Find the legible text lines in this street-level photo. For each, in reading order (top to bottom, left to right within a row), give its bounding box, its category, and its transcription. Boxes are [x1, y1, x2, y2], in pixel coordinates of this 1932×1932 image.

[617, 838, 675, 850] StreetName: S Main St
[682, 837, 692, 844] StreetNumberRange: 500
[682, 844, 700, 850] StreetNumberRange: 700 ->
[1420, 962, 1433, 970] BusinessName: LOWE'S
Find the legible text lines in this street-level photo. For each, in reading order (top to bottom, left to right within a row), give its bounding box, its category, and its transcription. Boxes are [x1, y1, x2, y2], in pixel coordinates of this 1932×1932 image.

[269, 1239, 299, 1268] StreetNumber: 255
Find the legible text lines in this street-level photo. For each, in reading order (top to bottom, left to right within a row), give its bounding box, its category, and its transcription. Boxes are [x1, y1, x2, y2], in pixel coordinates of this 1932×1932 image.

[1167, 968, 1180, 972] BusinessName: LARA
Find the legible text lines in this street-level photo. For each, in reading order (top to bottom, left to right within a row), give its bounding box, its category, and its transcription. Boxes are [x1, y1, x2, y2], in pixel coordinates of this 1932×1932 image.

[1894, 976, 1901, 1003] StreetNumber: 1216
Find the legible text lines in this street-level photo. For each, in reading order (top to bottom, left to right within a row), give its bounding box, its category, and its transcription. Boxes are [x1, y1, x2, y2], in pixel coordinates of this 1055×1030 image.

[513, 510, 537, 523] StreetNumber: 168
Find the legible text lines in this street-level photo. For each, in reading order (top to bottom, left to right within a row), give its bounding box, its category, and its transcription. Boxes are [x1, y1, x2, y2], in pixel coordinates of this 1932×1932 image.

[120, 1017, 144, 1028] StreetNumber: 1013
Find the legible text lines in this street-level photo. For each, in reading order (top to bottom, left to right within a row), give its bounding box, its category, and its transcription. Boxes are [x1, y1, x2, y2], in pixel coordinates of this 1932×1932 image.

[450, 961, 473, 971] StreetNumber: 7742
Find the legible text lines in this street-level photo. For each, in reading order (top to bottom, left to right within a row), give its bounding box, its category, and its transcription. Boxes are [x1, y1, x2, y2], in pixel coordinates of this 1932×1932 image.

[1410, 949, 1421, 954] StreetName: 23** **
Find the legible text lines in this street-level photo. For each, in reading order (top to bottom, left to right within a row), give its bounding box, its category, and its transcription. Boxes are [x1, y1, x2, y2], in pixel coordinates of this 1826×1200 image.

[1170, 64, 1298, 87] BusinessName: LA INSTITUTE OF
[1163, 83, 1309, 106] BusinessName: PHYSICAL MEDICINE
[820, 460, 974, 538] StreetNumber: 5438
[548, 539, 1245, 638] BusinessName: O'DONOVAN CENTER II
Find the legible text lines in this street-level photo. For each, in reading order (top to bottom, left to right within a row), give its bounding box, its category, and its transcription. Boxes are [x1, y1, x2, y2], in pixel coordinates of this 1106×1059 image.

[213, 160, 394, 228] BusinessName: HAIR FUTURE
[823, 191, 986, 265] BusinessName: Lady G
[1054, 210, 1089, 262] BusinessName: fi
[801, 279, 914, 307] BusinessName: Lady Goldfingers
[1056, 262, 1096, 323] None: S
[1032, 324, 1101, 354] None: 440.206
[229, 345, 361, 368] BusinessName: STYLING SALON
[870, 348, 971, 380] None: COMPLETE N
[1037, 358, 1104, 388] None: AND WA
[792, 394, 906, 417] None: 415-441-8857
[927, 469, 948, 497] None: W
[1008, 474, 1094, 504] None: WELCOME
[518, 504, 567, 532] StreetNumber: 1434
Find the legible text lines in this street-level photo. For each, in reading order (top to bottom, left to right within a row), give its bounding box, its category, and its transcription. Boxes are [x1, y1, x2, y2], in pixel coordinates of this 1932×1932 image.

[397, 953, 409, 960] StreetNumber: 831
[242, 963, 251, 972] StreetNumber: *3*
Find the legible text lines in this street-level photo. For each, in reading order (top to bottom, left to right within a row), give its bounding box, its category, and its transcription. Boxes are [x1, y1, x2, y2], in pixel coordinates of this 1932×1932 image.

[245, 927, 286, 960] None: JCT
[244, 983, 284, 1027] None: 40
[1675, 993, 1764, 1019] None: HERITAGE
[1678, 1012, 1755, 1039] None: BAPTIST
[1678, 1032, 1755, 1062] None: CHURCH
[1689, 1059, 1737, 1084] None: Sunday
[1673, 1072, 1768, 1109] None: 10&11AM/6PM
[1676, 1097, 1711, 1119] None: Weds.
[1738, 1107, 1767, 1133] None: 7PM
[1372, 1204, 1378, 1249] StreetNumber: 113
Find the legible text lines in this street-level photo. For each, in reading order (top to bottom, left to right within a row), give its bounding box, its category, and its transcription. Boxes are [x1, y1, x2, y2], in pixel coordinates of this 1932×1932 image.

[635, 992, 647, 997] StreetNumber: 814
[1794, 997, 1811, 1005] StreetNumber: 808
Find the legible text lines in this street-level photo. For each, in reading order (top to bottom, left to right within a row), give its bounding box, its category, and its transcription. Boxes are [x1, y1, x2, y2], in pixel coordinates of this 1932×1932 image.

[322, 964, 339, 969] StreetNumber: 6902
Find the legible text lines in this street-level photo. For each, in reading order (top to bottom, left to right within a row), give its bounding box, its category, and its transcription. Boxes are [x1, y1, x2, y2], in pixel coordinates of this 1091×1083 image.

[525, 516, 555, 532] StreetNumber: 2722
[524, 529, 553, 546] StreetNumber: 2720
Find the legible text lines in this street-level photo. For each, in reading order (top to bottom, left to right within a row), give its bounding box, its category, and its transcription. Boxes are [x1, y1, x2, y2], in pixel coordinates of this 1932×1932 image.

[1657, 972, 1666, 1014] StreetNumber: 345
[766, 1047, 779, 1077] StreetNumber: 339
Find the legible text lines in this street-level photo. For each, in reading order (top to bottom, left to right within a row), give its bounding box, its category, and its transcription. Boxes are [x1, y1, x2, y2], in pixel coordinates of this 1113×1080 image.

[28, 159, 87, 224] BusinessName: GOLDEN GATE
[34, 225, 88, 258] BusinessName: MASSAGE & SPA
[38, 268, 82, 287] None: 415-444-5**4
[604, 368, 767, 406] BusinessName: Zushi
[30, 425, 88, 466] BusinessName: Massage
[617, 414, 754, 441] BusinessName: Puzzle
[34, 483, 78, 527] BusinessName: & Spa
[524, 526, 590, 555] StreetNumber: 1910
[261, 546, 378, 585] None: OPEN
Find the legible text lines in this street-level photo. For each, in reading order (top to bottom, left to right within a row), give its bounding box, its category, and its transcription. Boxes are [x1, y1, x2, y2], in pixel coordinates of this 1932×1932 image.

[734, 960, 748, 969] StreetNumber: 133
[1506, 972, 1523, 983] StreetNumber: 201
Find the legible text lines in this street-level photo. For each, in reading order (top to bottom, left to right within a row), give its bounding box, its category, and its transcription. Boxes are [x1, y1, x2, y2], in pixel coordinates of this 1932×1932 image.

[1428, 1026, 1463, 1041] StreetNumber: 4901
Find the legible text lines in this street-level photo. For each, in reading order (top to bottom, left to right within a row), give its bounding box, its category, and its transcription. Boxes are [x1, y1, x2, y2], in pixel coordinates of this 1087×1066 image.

--------------------

§ What to produce
Write out the material above word for word, from its very first line through the line that contains "[617, 838, 675, 850] StreetName: S Main St", including both.

§ Finished task
Find the legible text lines in this street-level photo. For each, in reading order (top to bottom, left to right within a row), give its bounding box, its category, and its transcription. Boxes are [x1, y1, x2, y2], in pixel coordinates of this 1932×1932 image.

[617, 838, 675, 850] StreetName: S Main St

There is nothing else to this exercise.